Text block

Because patches and work-overs can keep smaller databases running, most organizations never realize how seriously their database has been degraded until they attempt a major integration. In fact, over 80% of major integrations fail or overrun budget. There are 5 danger signs of potential data integration disaster — any one of which can derail even the most well-planned project.
The way to accurately identify the potential problems within a database — and prevent integration failure — is through data profiling. There are currently two basic data profiling methodologies: manual and automated. Because automated data profiling is far faster and more accurate than manual approaches, it saves substantial time and money — and reduces the risk of failure — when used with data integration projects. Automated data profiling can also be used on an ongoing basis to ensure continued maximum data integrity.
The Five Danger Signs of Data Integration Disaster
A database is like a growing, evolving organism. Information is added, deleted and updated … structures, relationships and fields are altered to meet changing business needs … and databases designed for one application are shared with others.
In an ideal world, all of these updates and adjustments would be documented and available for reference when a problem or question arises. But we all know that this usually isn’t the case, for a variety of reasons.
Unfortunately, problems that are hidden or patched-over in daily operations suddenly become major stumbling blocks during an enterprise data integration. Here are the 5 danger signs that often precede serious data integration problems.

Set of tasks
1. Copy the stretch of the data integration text from "The way to accurately" through "maximum data integrity.".
2. Render this sentence from the data integration text in Spanish: "In an ideal world, all of these updates and adjustments would be documented and available for reference when a problem or question arises."

Record set
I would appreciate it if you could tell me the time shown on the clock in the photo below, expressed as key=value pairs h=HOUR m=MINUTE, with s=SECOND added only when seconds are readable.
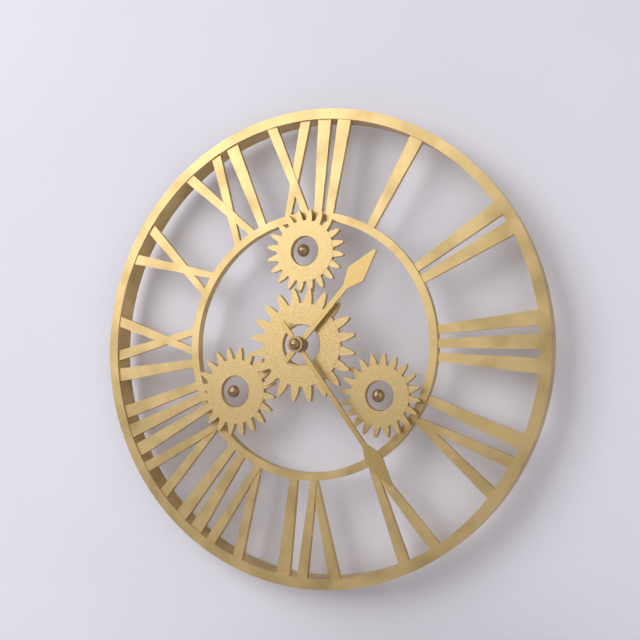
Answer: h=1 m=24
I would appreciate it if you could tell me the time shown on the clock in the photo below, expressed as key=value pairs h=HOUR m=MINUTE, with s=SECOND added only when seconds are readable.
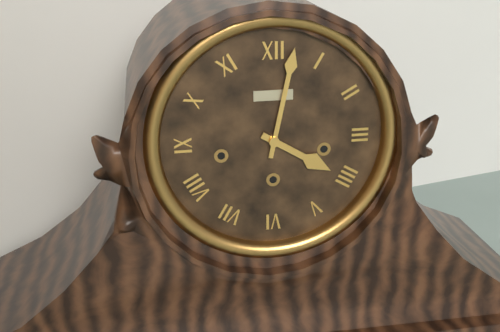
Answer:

--

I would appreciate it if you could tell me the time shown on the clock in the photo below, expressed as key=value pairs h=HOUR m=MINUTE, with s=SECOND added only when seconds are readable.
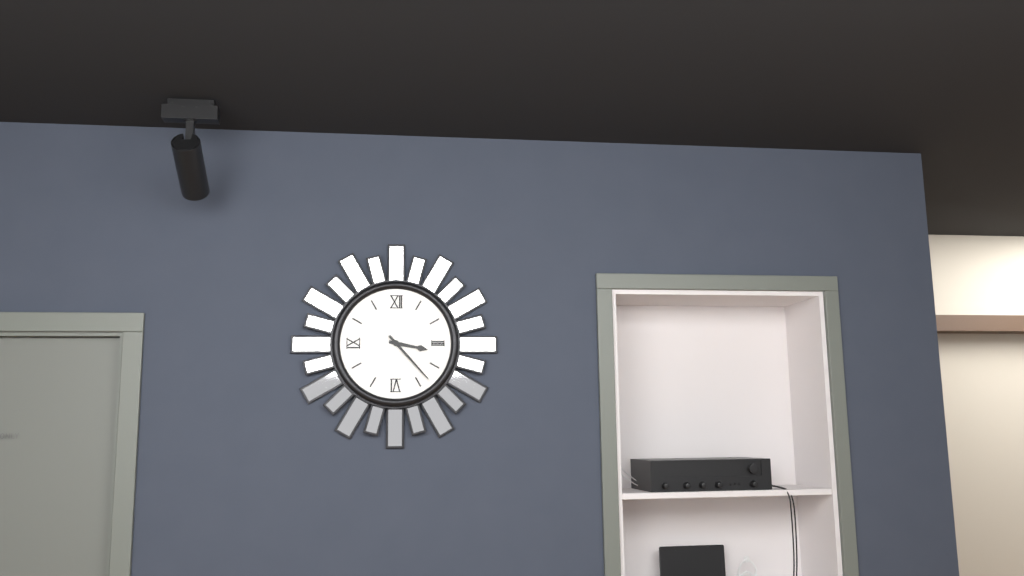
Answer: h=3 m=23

* * *

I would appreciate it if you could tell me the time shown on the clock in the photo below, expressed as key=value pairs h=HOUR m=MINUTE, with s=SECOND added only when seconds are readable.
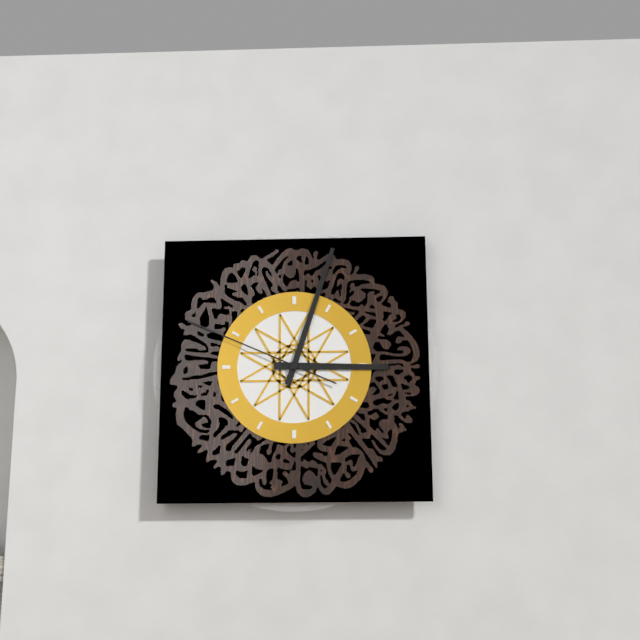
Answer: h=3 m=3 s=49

Expected outputs
1.
The way to accurately identify the potential problems within a database — and prevent integration failure — is through data profiling. There are currently two basic data profiling methodologies: manual and automated. Because automated data profiling is far faster and more accurate than manual approaches, it saves substantial time and money — and reduces the risk of failure — when used with data integration projects. Automated data profiling can also be used on an ongoing basis to ensure continued maximum data integrity.

2. En un mundo ideal, todas estas actualizaciones y ajustes estarían documentados y disponibles para consulta cuando surja un problema o una pregunta.